Trecho da página
"""

Quando nasci
um anjo esbelto,
desses que tocam trombeta, anunciou:
vai carregar bandeira.
Cargo muito pesado pra mulher,
esta espécie ainda envergonhada.
Aceito os subterfúgios que me cabem,
sem precisar mentir.
Não tão feia que não possa casar,
acho o Rio de Janeiro uma beleza e
ora sim, ora não, creio em parto sem dor.
Mas, o que sinto escrevo. Cumpro a sina.
Inauguro linhagens, fundo reinos
— dor não é amargura.
Minha tristeza não tem pedigree,
já a minha vontade de alegria,
sua raiz vai ao meu mil avô.
Vai ser coxo na vida, é maldição pra homem.
Mulher é desdobrável. Eu sou.
Adélia Prado. “Licença poética”.
Meditação:
O que significa ser mulher? Como falar desta experiência existencial tão forte, vivida pela metade da humanidade? Para nos ajudar a refletir sobre essas questões, o Passo a Pensar de hoje nos propõe o texto “Licença poética”, da poeta e escritora Adélia Prado. Escutemos o que ela nos diz:
Adélia Prado não apresenta definições sobre o que é ser mulher. Mas, com a beleza da poesia, fala de sua experiência. Logo de entrada, fala do anúncio de uma novidade, feliz e ainda pesada: ser porta-bandeiras! Quais são as bandeiras que as mulheres carregam em nossos dias? Temos consciência do peso dessas bandeiras e da necessidade de companhia?

"""

Dados de origem
"""

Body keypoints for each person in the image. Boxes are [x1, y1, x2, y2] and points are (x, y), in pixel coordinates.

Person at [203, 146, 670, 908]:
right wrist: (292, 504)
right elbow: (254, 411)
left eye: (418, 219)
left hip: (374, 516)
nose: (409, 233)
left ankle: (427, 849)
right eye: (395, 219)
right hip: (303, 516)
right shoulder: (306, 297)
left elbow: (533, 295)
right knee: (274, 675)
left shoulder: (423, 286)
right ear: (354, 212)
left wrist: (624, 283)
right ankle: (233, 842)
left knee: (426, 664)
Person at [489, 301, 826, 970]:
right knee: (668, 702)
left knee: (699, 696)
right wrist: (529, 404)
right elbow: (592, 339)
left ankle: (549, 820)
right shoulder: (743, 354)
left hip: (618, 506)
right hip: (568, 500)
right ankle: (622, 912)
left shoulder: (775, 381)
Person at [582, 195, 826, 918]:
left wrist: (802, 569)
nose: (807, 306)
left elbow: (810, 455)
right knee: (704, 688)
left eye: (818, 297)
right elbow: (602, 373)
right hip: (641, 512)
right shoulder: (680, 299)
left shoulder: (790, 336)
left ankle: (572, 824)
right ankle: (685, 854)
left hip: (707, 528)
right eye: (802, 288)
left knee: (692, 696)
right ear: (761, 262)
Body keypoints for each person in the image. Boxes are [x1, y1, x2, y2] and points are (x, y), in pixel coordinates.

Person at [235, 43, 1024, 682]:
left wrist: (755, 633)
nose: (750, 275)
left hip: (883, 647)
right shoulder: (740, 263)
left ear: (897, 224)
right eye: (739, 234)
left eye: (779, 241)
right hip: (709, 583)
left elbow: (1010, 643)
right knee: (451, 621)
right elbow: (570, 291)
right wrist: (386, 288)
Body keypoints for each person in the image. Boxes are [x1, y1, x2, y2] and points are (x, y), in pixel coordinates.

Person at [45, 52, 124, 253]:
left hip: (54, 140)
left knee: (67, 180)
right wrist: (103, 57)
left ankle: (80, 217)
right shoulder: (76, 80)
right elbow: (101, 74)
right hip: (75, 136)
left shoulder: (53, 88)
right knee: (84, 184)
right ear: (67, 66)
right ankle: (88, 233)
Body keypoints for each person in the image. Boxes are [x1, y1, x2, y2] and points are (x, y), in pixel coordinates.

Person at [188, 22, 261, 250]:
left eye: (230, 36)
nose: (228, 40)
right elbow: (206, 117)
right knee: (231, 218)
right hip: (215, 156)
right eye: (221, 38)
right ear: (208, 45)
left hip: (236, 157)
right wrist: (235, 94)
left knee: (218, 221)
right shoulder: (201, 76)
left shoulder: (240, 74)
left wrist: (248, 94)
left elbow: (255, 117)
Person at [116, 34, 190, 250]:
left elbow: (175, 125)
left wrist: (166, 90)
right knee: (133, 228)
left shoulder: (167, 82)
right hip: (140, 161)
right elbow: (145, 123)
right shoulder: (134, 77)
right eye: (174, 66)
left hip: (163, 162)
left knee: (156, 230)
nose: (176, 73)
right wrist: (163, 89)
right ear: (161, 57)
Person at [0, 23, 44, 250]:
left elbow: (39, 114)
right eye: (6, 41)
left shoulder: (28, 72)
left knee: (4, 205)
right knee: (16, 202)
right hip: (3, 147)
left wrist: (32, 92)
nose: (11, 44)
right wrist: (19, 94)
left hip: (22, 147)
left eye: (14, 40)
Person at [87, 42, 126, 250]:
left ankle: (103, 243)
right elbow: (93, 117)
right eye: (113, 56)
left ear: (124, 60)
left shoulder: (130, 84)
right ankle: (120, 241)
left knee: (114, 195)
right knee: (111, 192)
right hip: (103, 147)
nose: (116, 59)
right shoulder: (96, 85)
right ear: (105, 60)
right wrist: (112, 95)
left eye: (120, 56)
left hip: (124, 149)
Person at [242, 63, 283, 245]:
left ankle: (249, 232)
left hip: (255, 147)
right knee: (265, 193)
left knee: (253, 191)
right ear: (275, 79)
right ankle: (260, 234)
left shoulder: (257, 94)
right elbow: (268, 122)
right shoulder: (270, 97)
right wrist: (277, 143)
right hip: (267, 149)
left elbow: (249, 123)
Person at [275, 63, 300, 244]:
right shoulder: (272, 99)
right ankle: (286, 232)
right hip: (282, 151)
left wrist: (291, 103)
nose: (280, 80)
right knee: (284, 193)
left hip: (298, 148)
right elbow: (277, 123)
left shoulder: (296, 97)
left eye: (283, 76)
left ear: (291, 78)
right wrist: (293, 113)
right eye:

"""
"""

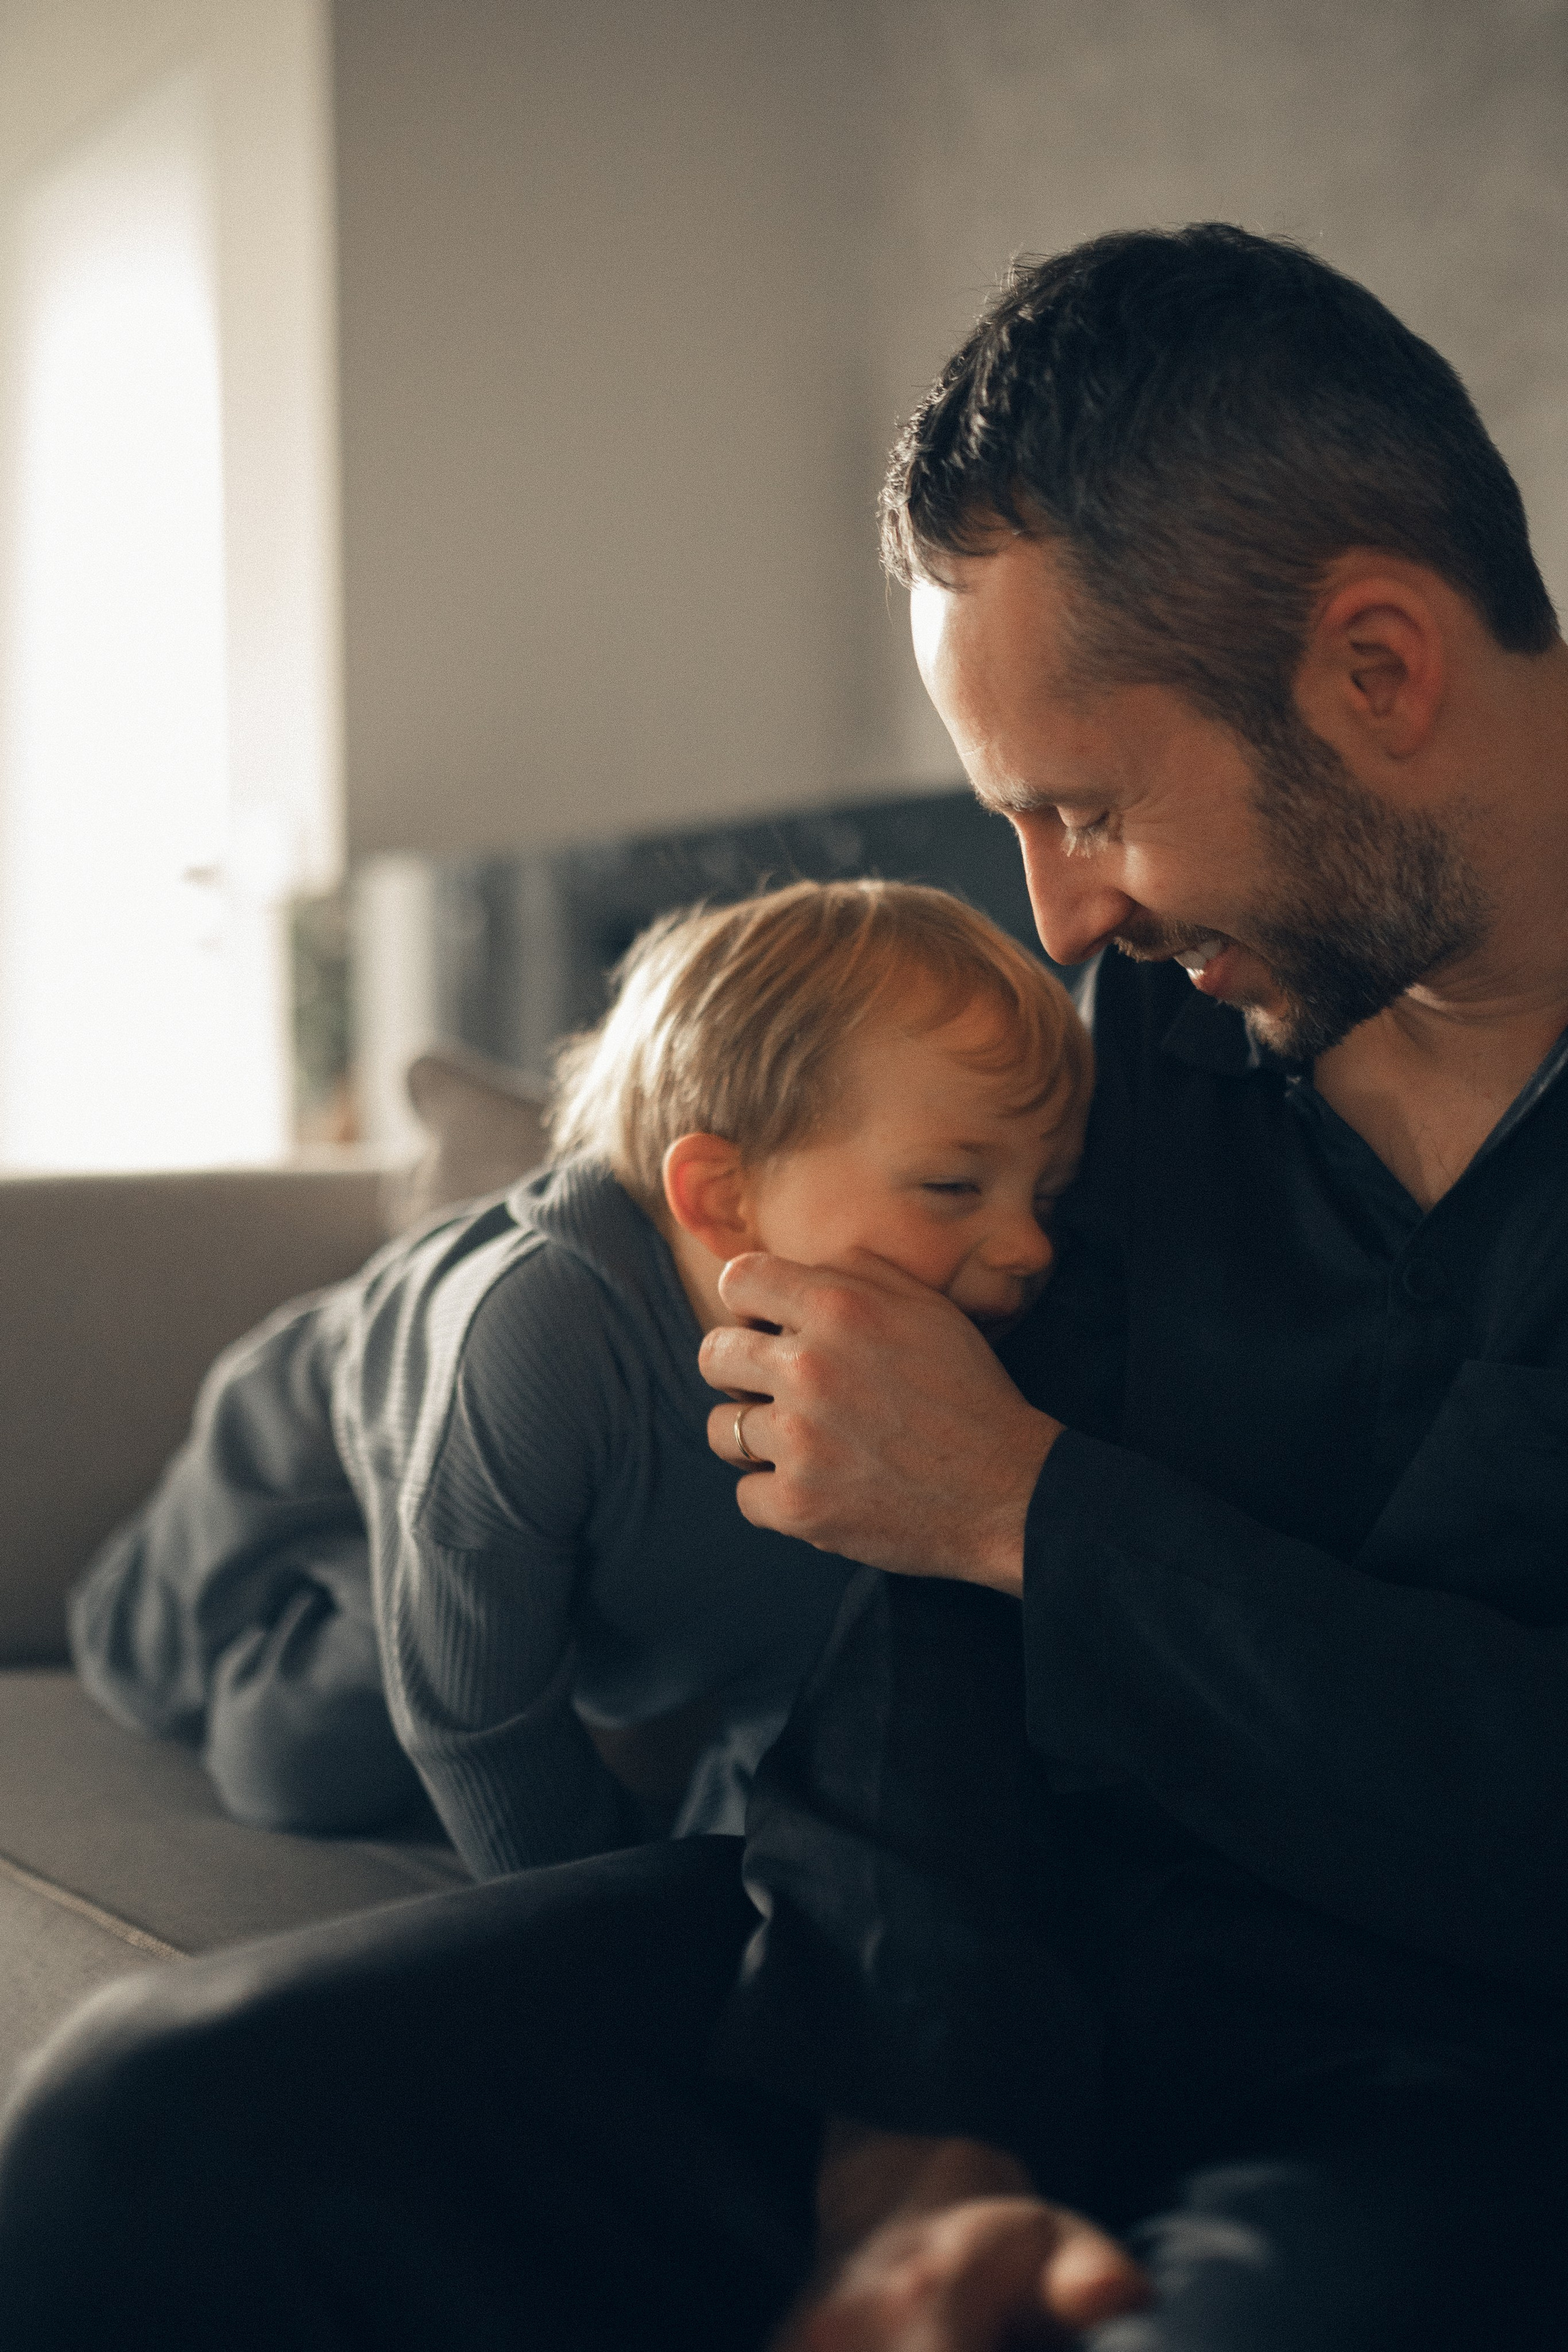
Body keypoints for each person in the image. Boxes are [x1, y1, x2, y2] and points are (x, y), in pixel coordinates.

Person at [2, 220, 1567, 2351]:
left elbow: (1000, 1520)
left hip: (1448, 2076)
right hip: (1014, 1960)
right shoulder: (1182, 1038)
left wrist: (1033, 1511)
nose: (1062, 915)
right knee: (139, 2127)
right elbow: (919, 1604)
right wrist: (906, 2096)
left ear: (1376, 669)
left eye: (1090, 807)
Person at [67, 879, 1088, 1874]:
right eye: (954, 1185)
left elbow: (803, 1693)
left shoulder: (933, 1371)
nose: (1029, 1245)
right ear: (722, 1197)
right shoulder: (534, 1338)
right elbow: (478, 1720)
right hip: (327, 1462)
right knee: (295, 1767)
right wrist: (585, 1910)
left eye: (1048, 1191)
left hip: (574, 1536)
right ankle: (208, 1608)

"""

Questões sobre texto
1 - No texto sobre “Licença poética”, o que o anjo esbelto anunciou?
2 - Continue o texto sobre “Licença poética” a partir do ponto em que ele termina.
Os dados acima não são necessários.

Respostas das questões
1 - Que vai carregar bandeira.

2 -
A poeta continua seu auto-retrato poético. Não descreve idealizações, mas uma experiência humana, marcada por suas contradições: fé e dúvida, destinos e liberdade, tristeza e desejo de alegria, novos nascimentos e dores. Como você tem vivido estas experiências comuns à humanidade? Há algo próprio à condição histórica das mulheres?
Adélia se reconhece como herdeira de uma linhagem milenar em busca de alegria. E reconhece também a flexibilidade que a condição feminina lhe oferece: possibilidades de inaugurações, fundações, a oportunidade de ser poesia. Como esta ousadia poética inspira seu modo de viver sua humanidade?
Vamos chegando ao fim de mais um Passo a pensar. Há algum ponto desta reflexão que você queira aprofundar e revisar?
A Faculdade Jesuíta deseja que todos aprendamos com as mulheres a graça de viver com licença poética!
Música: © CD Sanctus – Paulinas.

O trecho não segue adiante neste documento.